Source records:
▬▬▬▬▬▬
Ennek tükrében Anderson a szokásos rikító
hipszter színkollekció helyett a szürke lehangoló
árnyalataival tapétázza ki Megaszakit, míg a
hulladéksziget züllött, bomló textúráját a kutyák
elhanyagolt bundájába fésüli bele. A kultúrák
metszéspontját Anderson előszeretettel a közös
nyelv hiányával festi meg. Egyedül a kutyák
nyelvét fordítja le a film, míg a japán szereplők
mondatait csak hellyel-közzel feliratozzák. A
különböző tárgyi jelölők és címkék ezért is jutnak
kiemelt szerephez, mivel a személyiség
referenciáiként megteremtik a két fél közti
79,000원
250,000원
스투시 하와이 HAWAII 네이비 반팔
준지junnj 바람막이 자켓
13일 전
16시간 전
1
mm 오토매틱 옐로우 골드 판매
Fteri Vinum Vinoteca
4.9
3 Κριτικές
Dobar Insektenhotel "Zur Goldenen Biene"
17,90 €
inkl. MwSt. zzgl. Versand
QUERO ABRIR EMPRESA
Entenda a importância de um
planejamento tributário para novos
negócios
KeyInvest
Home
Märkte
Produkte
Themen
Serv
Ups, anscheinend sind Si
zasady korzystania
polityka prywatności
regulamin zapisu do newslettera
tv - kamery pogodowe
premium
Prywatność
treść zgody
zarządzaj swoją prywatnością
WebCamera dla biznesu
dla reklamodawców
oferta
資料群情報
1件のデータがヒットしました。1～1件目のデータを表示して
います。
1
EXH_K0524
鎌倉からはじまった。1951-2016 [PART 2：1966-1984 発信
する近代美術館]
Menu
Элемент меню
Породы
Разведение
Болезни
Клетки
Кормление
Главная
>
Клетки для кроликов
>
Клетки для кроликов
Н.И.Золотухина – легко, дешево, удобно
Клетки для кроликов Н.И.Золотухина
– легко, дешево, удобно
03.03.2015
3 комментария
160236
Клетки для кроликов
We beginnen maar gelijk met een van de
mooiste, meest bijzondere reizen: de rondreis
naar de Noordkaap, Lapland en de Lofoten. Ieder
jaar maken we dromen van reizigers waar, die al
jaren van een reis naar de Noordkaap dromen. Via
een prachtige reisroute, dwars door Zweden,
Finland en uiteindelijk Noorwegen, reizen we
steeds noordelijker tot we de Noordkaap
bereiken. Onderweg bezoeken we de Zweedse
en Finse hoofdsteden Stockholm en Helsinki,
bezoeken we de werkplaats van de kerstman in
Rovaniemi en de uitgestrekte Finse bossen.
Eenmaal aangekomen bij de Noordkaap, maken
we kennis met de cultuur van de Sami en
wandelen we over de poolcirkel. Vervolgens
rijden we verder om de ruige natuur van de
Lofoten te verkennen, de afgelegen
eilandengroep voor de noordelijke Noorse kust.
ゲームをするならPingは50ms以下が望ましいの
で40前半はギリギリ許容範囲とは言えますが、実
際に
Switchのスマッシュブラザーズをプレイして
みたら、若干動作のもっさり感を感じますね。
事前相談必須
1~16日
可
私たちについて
▬▬▬▬▬▬
Output, as a numbered list, every line from the beginning of the source records up to and including the line that contains "mondatait csak hellyel-közzel feliratozzák. A", with any blank lines omitted.

1. Ennek tükrében Anderson a szokásos rikító
2. hipszter színkollekció helyett a szürke lehangoló
3. árnyalataival tapétázza ki Megaszakit, míg a
4. hulladéksziget züllött, bomló textúráját a kutyák
5. elhanyagolt bundájába fésüli bele. A kultúrák
6. metszéspontját Anderson előszeretettel a közös
7. nyelv hiányával festi meg. Egyedül a kutyák
8. nyelvét fordítja le a film, míg a japán szereplők
9. mondatait csak hellyel-közzel feliratozzák. A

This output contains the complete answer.